_Job item:_ Identify every line in the records that contains the string "Pathfinder", and copy each of those lines.

** Information given follows **

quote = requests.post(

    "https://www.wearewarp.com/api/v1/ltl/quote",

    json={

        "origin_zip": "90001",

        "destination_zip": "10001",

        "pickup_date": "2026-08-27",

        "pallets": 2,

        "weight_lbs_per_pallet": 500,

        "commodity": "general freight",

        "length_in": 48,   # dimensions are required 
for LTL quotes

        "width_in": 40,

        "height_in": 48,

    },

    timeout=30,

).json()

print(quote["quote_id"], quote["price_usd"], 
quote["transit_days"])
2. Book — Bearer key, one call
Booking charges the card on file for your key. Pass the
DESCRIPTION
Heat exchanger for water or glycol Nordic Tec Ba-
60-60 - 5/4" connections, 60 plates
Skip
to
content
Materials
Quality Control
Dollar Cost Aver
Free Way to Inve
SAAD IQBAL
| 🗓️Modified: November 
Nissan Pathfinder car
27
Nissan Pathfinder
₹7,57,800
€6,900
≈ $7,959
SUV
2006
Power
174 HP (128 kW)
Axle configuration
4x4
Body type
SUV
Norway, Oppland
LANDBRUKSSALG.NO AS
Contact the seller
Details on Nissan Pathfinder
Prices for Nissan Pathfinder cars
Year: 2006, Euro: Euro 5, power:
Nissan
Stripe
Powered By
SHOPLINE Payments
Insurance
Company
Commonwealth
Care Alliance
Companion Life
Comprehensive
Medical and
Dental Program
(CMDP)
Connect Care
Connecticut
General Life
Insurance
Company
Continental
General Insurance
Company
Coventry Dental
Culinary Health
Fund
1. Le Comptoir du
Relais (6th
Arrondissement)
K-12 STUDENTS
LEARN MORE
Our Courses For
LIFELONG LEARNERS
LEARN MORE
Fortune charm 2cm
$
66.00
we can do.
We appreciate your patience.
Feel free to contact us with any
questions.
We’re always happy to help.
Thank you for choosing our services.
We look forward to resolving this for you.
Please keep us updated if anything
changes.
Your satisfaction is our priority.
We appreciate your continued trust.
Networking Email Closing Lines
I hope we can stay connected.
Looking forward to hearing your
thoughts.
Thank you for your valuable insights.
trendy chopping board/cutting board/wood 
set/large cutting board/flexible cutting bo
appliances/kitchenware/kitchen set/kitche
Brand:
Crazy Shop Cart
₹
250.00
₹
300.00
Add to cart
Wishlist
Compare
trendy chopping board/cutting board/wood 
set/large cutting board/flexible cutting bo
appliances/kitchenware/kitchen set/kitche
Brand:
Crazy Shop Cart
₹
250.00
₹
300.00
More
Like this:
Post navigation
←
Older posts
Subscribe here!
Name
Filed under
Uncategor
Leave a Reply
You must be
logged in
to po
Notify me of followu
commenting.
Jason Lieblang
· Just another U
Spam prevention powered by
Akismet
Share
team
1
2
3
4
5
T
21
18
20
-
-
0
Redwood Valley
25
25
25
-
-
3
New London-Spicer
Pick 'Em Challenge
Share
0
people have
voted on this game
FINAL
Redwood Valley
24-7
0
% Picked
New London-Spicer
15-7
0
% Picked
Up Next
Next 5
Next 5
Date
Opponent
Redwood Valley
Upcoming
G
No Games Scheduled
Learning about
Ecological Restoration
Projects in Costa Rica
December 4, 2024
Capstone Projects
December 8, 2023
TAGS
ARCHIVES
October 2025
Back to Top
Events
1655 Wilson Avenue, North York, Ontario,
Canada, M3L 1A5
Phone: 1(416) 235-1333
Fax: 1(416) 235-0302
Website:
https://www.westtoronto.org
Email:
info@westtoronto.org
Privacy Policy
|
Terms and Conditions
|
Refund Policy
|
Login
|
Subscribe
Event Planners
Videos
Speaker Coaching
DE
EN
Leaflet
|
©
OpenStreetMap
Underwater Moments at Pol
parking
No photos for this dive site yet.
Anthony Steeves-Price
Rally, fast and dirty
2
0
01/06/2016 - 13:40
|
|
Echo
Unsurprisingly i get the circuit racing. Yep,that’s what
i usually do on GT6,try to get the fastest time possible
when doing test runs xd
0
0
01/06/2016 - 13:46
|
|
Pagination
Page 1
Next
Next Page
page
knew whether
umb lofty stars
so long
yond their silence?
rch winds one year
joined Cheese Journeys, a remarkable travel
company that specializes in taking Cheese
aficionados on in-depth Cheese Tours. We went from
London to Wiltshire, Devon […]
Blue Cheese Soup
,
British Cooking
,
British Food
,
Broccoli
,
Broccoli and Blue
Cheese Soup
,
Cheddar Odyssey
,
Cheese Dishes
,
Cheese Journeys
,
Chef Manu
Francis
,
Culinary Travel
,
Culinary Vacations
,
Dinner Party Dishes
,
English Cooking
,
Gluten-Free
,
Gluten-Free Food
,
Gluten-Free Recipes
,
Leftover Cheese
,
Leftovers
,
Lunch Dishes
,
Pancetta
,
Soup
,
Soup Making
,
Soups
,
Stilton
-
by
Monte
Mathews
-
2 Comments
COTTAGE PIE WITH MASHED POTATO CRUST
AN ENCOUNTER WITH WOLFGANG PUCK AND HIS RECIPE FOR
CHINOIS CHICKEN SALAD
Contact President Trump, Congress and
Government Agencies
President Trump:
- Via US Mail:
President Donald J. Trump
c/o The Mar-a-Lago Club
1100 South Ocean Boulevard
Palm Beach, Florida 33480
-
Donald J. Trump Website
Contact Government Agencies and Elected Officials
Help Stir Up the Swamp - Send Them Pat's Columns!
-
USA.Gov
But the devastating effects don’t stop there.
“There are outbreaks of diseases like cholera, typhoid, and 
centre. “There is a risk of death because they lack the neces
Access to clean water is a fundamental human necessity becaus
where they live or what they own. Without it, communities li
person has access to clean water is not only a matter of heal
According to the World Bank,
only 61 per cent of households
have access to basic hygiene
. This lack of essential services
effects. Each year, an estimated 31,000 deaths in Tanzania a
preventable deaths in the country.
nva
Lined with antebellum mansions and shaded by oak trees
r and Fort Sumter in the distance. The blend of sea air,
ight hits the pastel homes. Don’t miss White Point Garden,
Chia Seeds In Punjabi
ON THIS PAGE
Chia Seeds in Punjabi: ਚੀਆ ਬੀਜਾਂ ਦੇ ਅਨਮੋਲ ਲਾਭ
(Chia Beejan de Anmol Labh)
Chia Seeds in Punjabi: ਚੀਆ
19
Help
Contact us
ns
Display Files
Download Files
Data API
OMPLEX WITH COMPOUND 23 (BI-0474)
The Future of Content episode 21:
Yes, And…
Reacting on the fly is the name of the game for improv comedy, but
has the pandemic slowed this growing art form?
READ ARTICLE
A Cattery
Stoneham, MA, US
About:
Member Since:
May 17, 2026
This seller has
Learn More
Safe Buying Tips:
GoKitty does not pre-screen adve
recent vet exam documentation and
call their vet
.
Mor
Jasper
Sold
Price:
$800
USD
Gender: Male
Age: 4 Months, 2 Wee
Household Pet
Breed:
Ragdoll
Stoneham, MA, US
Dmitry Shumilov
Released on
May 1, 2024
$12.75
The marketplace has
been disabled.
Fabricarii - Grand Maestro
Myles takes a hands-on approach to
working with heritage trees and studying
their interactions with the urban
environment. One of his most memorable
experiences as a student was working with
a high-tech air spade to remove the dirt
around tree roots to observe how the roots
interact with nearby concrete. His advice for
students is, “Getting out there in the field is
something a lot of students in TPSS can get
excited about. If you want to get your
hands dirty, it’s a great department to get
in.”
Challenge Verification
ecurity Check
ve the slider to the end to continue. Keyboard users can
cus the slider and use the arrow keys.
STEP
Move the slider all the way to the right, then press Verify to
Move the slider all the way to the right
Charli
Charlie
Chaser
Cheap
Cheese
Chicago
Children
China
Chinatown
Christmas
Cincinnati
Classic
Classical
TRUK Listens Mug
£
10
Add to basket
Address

** End of Information given **

_Task response:_
Nissan Pathfinder car
Nissan Pathfinder
Details on Nissan Pathfinder
Prices for Nissan Pathfinder cars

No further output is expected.